The usual causes for this problem are as follows:

(1) The wires have not been correctly fitted — see FAQ’s: “What are the most common problems with with ignition wires?” and “Why are sparks jumping from the boots and cable jacket?” Also make sure the wires have been fitted to the engine in the correct cylinder firing sequence.

(2) Often, DIY’s just replace ignition wires in an endeavor to rectify an engine miss, only to discover the problem is not solved because other ignition components are contributing to the problem. When Magnecor Race Wires are installed on an engine with deteriorated ignition components, an engine miss can seem worse, because the full coil output current conducted by Magnecor wires, via the distributor, to the spark plugs tends to find every weakness in a deteriorated ignition system that wasn’t so apparent when coil output was absorbed (and wasted) in the original carbon conductor or resistor-connector type ignition wires. Each time you replace ignition wires, it’s important you at least closely inspect the distributor cap and rotor, as well as the ignition coil tower (or coil pack towers on a DIS) for condensation accumulation, cracks and burning. If the distributor cap and rotor have run in excess of 50,000 miles (80,000 Km), replacement should be considered. Spark plugs also should be inspected and re-gapped if necessary. Unless spark plugs are the double platinum type, it’s wise to replace any that have run in excess of 30,000 miles (50,000 Km). All turbocharged or supercharged engines are hard on spark plugs, and even a relatively new spark plug can develop cracks in the porcelain insulator, allowing combustion gas to escape inside a wire’s boot or connector, and arcing can occur down a spark plug’s porcelain and ground out from under the wire’s boot or connector seal. Always look for dark colored gas leaks and cracks on the outside of the spark plugs’ porcelain.

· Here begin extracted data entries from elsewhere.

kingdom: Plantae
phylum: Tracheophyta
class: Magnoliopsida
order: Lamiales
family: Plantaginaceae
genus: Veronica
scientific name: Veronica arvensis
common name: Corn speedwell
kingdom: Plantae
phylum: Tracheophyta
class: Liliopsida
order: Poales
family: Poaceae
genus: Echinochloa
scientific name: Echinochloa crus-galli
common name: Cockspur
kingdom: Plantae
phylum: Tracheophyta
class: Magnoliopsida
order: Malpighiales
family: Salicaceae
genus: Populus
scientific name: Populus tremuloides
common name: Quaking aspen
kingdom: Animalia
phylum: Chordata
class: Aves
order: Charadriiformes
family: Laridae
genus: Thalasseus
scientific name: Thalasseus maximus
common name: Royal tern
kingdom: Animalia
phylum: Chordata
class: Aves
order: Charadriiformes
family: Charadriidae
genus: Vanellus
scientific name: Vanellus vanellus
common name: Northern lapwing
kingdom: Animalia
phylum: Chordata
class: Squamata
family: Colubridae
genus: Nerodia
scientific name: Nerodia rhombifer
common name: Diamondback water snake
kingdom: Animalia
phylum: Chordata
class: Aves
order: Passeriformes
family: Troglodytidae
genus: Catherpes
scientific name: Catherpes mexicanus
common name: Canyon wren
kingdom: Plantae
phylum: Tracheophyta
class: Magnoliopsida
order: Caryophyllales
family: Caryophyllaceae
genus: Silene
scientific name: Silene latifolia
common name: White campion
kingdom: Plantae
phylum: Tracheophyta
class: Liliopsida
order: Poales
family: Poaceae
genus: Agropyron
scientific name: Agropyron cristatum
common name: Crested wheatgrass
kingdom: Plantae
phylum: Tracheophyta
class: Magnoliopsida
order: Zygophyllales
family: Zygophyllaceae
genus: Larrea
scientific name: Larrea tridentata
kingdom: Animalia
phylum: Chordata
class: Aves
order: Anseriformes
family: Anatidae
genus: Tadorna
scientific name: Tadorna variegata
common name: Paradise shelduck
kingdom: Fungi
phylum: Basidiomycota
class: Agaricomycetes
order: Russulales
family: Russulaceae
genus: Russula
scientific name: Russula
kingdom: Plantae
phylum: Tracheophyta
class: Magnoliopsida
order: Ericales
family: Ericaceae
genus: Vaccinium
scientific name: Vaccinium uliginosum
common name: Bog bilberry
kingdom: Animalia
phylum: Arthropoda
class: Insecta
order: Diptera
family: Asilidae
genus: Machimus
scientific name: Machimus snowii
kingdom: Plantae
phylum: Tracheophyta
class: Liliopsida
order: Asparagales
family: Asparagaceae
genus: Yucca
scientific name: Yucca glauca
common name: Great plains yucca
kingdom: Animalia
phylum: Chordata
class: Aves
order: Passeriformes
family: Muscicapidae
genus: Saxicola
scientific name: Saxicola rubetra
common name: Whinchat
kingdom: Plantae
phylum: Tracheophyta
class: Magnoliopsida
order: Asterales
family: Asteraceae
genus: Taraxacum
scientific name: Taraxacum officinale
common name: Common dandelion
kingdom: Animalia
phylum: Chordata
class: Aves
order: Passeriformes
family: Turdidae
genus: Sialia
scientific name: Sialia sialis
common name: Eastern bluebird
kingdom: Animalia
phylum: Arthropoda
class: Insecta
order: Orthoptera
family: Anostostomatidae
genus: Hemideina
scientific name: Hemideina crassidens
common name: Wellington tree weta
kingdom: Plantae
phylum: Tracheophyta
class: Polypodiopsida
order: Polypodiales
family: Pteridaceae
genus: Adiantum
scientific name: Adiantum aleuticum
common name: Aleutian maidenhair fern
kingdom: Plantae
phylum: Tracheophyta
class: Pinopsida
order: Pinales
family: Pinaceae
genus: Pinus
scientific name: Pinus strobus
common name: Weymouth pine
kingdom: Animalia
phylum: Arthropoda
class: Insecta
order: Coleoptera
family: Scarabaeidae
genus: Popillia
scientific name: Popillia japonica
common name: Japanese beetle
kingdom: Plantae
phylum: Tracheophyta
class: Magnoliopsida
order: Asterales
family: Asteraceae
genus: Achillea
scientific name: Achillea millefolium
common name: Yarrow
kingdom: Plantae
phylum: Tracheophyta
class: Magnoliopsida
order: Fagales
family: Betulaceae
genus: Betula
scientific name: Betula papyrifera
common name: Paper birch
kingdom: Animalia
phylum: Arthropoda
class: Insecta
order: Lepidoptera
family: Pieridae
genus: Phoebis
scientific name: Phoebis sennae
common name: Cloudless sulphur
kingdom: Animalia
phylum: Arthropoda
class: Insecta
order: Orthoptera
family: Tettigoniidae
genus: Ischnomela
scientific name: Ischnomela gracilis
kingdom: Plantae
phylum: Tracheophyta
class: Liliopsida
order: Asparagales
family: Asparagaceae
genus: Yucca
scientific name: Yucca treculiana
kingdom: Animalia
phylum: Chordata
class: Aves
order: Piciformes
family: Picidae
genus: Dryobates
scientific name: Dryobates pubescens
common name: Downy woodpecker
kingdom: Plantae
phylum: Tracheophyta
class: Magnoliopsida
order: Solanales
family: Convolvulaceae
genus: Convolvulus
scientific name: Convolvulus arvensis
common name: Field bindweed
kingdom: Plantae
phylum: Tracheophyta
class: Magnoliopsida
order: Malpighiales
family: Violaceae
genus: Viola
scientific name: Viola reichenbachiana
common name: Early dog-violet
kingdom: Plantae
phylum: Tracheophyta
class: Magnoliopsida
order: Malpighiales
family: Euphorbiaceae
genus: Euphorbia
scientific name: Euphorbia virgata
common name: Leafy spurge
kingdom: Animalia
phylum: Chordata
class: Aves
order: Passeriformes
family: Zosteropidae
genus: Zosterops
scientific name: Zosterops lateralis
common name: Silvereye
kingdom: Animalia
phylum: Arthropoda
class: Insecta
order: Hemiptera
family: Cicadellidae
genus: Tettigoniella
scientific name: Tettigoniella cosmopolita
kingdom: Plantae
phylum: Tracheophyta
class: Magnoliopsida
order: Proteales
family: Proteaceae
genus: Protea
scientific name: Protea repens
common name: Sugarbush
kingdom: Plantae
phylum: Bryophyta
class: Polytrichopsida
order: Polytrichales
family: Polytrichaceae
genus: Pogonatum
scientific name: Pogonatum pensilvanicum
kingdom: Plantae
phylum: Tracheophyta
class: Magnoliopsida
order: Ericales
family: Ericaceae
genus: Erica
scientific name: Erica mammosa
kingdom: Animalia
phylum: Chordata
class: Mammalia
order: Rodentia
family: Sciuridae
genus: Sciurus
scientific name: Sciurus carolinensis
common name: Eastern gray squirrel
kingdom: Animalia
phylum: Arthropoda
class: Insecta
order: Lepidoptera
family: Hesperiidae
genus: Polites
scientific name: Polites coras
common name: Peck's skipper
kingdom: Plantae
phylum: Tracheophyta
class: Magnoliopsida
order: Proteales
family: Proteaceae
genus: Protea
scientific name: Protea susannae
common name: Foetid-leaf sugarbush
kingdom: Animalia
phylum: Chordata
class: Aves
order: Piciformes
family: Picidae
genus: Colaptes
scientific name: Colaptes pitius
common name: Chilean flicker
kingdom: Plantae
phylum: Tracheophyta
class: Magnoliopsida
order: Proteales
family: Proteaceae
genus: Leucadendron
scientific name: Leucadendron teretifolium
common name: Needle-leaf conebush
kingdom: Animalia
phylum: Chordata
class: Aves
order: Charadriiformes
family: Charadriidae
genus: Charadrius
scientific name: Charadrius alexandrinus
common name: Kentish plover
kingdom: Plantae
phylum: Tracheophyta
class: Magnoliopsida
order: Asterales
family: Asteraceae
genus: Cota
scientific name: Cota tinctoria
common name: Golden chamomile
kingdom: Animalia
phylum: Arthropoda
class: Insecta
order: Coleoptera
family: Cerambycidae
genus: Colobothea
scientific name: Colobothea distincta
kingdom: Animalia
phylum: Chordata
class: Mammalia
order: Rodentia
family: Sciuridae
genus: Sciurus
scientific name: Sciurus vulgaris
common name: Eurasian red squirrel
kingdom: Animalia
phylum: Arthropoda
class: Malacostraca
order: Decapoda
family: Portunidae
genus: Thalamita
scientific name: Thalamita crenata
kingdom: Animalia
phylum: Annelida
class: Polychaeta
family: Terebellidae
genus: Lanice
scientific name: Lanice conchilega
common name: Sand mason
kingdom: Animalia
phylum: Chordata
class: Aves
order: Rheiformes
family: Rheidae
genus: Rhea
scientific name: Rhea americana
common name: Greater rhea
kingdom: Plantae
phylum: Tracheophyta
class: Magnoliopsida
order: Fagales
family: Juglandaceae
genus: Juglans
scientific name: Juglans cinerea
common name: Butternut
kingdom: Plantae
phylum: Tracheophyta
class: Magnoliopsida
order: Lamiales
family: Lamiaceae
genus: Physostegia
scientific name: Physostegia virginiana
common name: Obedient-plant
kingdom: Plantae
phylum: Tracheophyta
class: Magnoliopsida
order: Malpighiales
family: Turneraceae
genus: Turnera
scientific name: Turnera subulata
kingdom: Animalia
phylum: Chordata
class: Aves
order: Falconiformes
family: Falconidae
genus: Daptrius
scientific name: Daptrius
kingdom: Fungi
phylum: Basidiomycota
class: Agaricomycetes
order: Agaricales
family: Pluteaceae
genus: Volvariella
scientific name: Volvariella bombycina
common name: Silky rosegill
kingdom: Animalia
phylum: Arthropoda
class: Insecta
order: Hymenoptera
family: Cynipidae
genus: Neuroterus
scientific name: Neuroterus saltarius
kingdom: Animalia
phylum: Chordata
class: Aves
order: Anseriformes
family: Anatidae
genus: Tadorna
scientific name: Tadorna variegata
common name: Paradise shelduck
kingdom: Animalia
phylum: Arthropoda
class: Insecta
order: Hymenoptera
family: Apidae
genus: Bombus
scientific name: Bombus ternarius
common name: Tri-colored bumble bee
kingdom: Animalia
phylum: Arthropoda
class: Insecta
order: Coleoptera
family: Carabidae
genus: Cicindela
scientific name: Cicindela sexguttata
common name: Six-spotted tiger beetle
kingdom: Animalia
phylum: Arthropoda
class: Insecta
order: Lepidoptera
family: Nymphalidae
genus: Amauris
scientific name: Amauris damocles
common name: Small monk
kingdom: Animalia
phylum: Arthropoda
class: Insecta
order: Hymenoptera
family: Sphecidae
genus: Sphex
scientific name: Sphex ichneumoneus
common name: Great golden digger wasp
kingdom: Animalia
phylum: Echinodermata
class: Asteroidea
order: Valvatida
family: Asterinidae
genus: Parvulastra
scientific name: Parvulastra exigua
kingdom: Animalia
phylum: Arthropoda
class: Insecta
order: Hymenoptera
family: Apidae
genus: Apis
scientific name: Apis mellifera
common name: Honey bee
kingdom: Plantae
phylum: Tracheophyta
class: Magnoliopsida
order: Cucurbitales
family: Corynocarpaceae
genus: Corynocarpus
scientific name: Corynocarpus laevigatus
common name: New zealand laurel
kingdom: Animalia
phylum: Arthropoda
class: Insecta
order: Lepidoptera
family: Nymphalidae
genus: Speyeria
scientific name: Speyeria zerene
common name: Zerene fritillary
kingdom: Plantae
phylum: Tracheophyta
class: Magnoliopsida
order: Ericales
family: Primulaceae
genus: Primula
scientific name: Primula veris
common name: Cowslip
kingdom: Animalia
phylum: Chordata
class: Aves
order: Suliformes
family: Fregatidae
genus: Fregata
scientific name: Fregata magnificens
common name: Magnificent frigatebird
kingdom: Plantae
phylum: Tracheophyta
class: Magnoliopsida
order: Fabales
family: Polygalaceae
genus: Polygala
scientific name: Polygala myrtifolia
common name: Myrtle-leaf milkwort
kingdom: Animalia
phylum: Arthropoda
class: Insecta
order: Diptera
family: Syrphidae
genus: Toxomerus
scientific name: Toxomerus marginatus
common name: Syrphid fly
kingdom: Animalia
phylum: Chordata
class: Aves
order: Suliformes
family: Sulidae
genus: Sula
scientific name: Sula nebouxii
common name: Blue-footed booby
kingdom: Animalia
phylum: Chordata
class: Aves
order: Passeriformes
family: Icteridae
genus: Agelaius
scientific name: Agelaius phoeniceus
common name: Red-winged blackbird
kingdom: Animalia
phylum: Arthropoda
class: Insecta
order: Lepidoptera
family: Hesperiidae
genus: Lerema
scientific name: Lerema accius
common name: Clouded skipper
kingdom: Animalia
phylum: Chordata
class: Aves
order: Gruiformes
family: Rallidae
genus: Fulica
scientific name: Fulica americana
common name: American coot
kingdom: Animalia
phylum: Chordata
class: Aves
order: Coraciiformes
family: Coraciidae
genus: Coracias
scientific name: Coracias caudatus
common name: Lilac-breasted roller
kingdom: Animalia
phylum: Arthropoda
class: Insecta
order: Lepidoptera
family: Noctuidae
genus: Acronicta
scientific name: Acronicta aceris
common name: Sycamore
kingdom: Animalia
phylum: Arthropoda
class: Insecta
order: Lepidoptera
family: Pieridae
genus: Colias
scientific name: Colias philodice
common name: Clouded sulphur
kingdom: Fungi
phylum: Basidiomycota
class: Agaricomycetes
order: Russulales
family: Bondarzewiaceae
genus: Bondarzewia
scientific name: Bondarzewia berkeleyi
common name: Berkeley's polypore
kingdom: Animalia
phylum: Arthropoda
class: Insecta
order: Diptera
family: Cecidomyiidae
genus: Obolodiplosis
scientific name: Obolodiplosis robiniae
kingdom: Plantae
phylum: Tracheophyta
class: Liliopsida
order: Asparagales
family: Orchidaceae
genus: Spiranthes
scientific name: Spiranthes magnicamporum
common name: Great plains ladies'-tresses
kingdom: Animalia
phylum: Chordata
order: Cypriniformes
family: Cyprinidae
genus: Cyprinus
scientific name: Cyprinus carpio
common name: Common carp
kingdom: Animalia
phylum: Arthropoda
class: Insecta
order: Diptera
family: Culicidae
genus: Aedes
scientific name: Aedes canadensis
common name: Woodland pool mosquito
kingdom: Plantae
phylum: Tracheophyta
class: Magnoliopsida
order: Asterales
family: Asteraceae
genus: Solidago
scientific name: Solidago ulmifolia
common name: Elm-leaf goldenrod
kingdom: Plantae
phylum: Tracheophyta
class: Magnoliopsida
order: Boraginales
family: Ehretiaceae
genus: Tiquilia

(3) When an engine runs rougher after replacing a multitude of ignition system components including ignition wires (usually installed last of all), DIY’s often conclude the wires must be the cause. If Magnecor ignition wires are installed correctly, it’s almost impossible for the wires (by themselves) to cause the engine to run roughly. Rough engine running problems do occur when ignition points, electronic modules, pickup coils, rotors, and distributor caps are not properly installed or damaged, or wiring to these components is disturbed or damaged. Also, vacuum tubing and wiring associated with timing devices connected to the distributor and other engine management components can also be disturbed or damaged and cause the engine to run roughly. If this problem does occur, every component should be checked, keeping in mind that improper installation can terminally damage electronic components.